WORK ITEM: Starting with the line that has "Burger (We Did)" and finishing with the line that has "Purchasing a Home", set down each line below exactly. Pictures are not copied.

EXTRACTED MATERIAL:
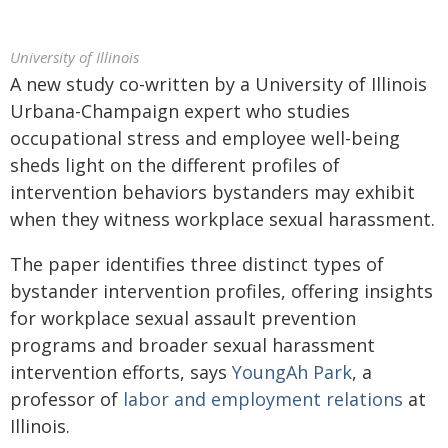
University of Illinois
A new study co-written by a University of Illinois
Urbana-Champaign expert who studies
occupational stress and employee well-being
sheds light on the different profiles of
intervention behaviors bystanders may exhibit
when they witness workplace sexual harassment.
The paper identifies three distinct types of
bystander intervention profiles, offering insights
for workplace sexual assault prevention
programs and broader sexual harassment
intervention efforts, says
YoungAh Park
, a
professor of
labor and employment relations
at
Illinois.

--

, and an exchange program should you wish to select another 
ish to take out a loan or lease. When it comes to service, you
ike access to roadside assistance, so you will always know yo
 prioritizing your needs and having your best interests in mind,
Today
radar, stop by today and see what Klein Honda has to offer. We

...

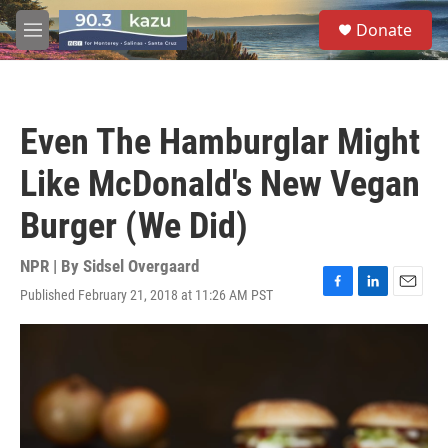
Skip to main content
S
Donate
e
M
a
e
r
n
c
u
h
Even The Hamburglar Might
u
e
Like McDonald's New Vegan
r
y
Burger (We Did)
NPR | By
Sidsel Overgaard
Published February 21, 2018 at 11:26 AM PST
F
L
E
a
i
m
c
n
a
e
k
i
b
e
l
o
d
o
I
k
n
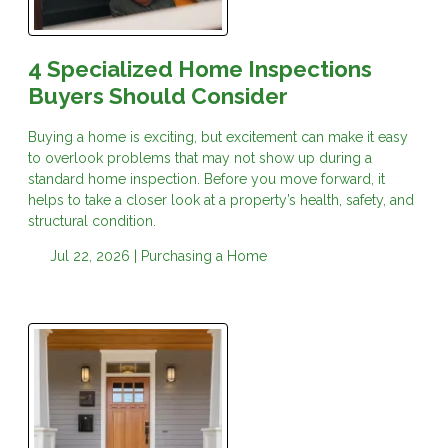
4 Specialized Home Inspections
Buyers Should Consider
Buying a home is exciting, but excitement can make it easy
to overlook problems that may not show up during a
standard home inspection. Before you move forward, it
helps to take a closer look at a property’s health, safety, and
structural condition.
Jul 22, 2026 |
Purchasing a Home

FINAL ANSWER:
Burger (We Did)
NPR | By
Sidsel Overgaard
Published February 21, 2018 at 11:26 AM PST
F
L
E
a
i
m
c
n
a
e
k
i
b
e
l
o
d
o
I
k
n
4 Specialized Home Inspections
Buyers Should Consider
Buying a home is exciting, but excitement can make it easy
to overlook problems that may not show up during a
standard home inspection. Before you move forward, it
helps to take a closer look at a property’s health, safety, and
structural condition.
Jul 22, 2026 |
Purchasing a Home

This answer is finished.